Congratulations to the editorial staff for taking a stand on electoral reform in British Columbia (Our View – Change can be a scary thing – Oct 26), and good for you for carrying a letter advocating for the status quo. The author appears to represent those in society who find change scary, those who would rather live with a familiar pain than risk an unfamiliar pleasure.
I do agree with his take on the concern people should have about the role politicians and political parties will play in filling the blanks on any model of proportional representation adopted, but I note he failed to explain why British Columbians should stay with a model that provides those very politicians representing well under 40 per cent of the popular vote uncontrolled power over those representing over 60 per cent of the electorate. That just does not make sense to me.

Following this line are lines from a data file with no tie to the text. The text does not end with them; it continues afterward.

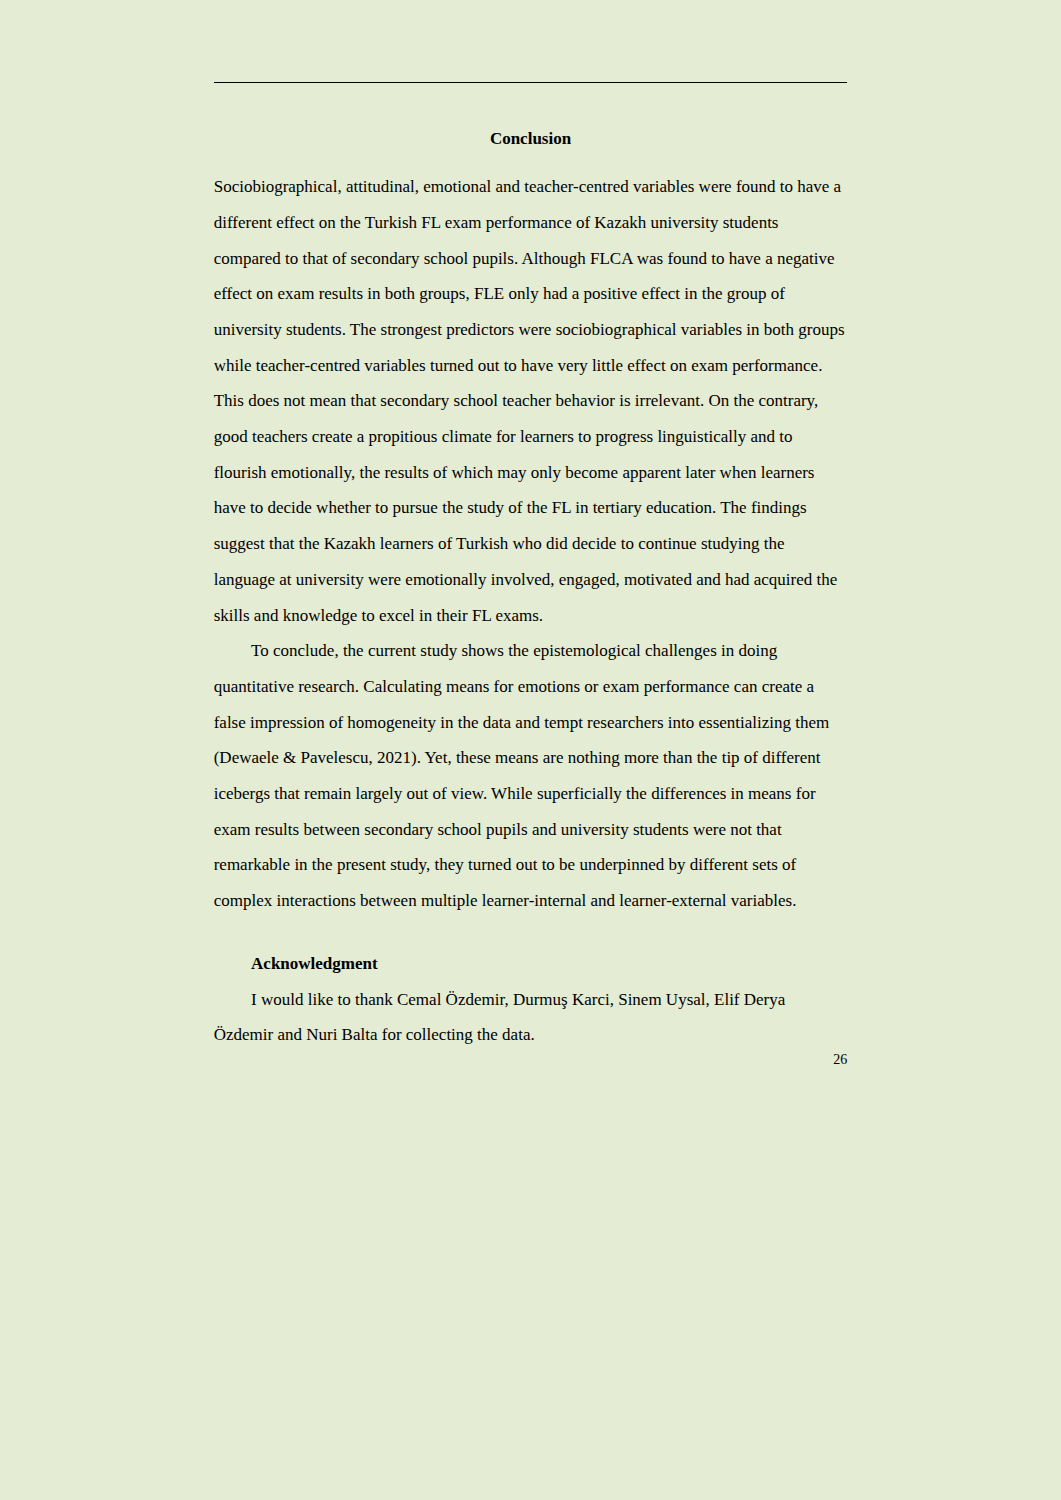Conclusion
Sociobiographical, attitudinal, emotional and teacher-centred variables were found to have a different effect on the Turkish FL exam performance of Kazakh university students compared to that of secondary school pupils. Although FLCA was found to have a negative effect on exam results in both groups, FLE only had a positive effect in the group of university students. The strongest predictors were sociobiographical variables in both groups while teacher-centred variables turned out to have very little effect on exam performance. This does not mean that secondary school teacher behavior is irrelevant. On the contrary, good teachers create a propitious climate for learners to progress linguistically and to flourish emotionally, the results of which may only become apparent later when learners have to decide whether to pursue the study of the FL in tertiary education. The findings suggest that the Kazakh learners of Turkish who did decide to continue studying the language at university were emotionally involved, engaged, motivated and had acquired the skills and knowledge to excel in their FL exams.
To conclude, the current study shows the epistemological challenges in doing quantitative research. Calculating means for emotions or exam performance can create a false impression of homogeneity in the data and tempt researchers into essentializing them (Dewaele & Pavelescu, 2021). Yet, these means are nothing more than the tip of different icebergs that remain largely out of view. While superficially the differences in means for exam results between secondary school pupils and university students were not that remarkable in the present study, they turned out to be underpinned by different sets of complex interactions between multiple learner-internal and learner-external variables.
Acknowledgment
I would like to thank Cemal Özdemir, Durmuş Karci, Sinem Uysal, Elif Derya Özdemir and Nuri Balta for collecting the data.
26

I am a “Caniwi” – my mother was from Saskatoon, my father from Whanganui, New Zealand. New Zealand has had Mixed Member Proportional for coming up on 30 years, adopted after a party received a majority in the New Zealand parliament having earned significantly fewer votes than the party that ended up in opposition.
On a recent visit, my uncle, a retired economics professor, confirmed that the country is very satisfied with MMP and that it is functioning well, with a far greater range of perspectives contributing to decisions. I’ve polled other family and friends there, and I have not heard from anyone dissatisfied with MMP. And no, lunatic fringe elements do not have a disproportionate amount of control – those folks are safely ensconced on the lunatic fringe.
Any major party that cynically allowed them disproportionate power in order to stay in power would pay a mighty price the next time they went to the polls, and I believe that is how PR will work in British Columbia.
Proportional representation is not a perfect solution to the tyranny of First Past the Post – a legislature composed of bright, creative independent members unfettered by party ideology and dogma would be far more democratic – but until that happens, I’ll happily take whatever model of PR we adopt over FPTP.